Towards Maximum Likelihood Training for Transducer-based Streaming Speech Recognition
This work addresses a specific bottleneck in streaming ASR for speech recognition applications, offering an incremental improvement.
The paper tackled the mismatch between training and inference in streaming transducer-based speech recognition, which causes deformed likelihood and suboptimal accuracy, by introducing forward variable causal compensation (FoCC) and its estimator FoCCE to estimate exact likelihood, resulting in improved accuracy on the LibriSpeech dataset.
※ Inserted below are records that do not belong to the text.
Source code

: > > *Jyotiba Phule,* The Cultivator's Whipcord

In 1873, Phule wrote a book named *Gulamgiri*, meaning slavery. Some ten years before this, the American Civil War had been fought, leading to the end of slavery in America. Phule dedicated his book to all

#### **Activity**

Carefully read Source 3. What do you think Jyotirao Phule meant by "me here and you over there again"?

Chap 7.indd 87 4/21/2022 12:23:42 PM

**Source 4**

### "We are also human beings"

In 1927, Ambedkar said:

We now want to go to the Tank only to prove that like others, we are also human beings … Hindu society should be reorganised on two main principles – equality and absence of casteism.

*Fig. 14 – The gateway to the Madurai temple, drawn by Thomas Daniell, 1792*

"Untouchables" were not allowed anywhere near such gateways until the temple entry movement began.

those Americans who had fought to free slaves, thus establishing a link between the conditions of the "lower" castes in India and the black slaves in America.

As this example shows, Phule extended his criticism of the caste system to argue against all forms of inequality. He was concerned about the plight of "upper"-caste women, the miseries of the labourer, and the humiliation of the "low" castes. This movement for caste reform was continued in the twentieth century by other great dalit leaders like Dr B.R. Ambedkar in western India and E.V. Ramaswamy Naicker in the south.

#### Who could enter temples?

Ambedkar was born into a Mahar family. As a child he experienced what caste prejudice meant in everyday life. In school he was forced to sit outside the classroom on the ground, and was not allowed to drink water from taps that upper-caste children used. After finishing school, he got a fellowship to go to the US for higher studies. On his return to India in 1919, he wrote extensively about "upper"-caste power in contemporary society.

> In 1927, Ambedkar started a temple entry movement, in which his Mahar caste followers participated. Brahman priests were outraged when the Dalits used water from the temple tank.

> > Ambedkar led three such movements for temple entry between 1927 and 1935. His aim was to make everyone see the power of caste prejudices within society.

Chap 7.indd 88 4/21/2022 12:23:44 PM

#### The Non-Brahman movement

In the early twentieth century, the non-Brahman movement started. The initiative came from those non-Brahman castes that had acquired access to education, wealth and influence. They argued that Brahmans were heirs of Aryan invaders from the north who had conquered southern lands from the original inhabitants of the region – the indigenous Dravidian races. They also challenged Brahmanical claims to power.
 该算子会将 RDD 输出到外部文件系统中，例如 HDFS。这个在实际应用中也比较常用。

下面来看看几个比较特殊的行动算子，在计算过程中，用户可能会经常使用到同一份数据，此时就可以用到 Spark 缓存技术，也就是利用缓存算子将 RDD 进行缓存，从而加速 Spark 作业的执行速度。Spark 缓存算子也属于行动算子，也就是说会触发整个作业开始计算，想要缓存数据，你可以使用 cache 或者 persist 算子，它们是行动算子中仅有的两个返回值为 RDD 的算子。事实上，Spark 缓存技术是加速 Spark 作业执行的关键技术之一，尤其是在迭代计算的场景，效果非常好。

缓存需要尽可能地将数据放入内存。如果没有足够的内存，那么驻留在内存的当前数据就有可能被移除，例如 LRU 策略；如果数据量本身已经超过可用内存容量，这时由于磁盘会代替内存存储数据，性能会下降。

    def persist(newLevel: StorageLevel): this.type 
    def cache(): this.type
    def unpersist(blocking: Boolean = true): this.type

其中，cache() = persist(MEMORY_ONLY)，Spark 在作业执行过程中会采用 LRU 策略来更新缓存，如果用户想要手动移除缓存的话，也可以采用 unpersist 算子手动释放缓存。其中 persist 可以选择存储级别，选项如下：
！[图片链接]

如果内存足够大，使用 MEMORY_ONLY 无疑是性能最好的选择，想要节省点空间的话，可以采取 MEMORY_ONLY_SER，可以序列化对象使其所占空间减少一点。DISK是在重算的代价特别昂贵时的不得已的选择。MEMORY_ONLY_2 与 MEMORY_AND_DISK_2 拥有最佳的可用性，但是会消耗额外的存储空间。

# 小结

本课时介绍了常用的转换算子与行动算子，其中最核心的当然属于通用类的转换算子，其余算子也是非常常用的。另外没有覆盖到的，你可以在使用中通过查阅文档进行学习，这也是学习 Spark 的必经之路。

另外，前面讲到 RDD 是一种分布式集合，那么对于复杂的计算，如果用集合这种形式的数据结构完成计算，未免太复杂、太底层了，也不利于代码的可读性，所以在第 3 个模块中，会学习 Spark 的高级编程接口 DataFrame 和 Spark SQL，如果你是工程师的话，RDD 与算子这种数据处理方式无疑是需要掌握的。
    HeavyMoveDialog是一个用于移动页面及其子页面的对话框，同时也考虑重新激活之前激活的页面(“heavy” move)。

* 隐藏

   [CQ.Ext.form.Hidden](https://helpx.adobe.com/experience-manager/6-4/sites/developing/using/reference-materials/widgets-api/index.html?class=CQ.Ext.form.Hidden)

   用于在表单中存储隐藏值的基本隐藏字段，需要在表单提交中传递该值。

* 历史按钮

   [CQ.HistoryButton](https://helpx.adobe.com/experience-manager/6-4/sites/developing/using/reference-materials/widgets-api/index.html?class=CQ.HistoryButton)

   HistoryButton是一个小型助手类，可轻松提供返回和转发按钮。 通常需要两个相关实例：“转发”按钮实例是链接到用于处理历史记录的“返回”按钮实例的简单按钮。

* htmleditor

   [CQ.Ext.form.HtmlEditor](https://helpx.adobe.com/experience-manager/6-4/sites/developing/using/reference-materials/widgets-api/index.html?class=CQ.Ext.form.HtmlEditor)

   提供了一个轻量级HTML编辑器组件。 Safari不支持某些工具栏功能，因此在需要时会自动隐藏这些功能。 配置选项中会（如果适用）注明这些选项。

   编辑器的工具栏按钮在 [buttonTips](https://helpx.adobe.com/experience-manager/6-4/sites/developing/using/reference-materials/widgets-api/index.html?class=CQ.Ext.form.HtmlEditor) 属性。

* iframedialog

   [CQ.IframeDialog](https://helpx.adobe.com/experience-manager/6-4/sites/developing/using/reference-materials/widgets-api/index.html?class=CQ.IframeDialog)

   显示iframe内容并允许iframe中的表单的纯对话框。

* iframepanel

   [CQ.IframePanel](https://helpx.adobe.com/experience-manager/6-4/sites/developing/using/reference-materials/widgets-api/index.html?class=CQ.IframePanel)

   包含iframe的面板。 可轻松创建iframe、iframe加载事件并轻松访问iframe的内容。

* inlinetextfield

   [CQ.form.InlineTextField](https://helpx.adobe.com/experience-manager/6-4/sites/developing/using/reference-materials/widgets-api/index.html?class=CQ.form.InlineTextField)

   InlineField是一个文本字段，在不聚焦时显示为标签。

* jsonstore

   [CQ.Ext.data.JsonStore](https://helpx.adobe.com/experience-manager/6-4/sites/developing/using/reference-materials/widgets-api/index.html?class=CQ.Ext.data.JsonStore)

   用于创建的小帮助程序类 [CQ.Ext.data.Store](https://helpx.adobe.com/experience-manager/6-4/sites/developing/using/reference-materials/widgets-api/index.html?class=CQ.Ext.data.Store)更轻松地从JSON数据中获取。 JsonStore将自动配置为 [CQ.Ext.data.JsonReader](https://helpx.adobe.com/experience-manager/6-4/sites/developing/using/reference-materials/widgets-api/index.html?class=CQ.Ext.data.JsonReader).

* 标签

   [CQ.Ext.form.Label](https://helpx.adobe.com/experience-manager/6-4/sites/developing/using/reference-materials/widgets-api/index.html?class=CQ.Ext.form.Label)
Transducer neural networks have emerged as the mainstream approach for streaming automatic speech recognition (ASR), offering state-of-the-art performance in balancing accuracy and latency. In the conventional framework, streaming transducer models are trained to maximize the likelihood function based on non-streaming recursion rules. However, this approach leads to a mismatch between training and inference, resulting in the issue of deformed likelihood and consequently suboptimal ASR accuracy. We introduce a mathematical quantification of the gap between the actual likelihood and the deformed likelihood, namely forward variable causal compensation (FoCC). We also present its estimator, FoCCE, as a solution to estimate the exact likelihood. Through experiments on the LibriSpeech dataset, we show that FoCCE training improves the accuracy of the streaming transducers.